LISTED ENTRIES =>

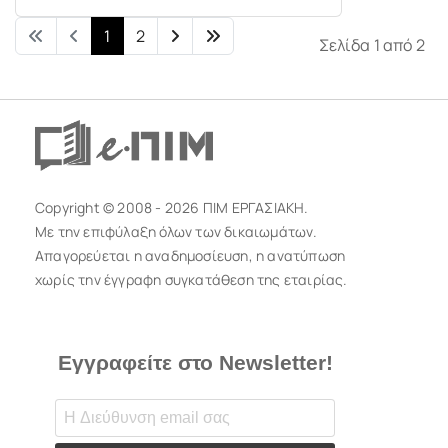
1
2
Σελίδα 1 από 2
Copyright © 2008 - 2026 ΠΙΜ ΕΡΓΑΣΙΑΚΗ.
Με την επιφύλαξη όλων των δικαιωμάτων.
Απαγορεύεται η αναδημοσίευση, η ανατύπωση
χωρίς την έγγραφη συγκατάθεση της εταιρίας.
Εγγραφείτε στο Newsletter!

WHAT YOU ARE ASKED TO DO => Your answer should contain all the material above, written out exactly, and none of the pictures.

FINISHED TASK =>
1
2
Σελίδα 1 από 2
Copyright © 2008 - 2026 ΠΙΜ ΕΡΓΑΣΙΑΚΗ.
Με την επιφύλαξη όλων των δικαιωμάτων.
Απαγορεύεται η αναδημοσίευση, η ανατύπωση
χωρίς την έγγραφη συγκατάθεση της εταιρίας.
Εγγραφείτε στο Newsletter!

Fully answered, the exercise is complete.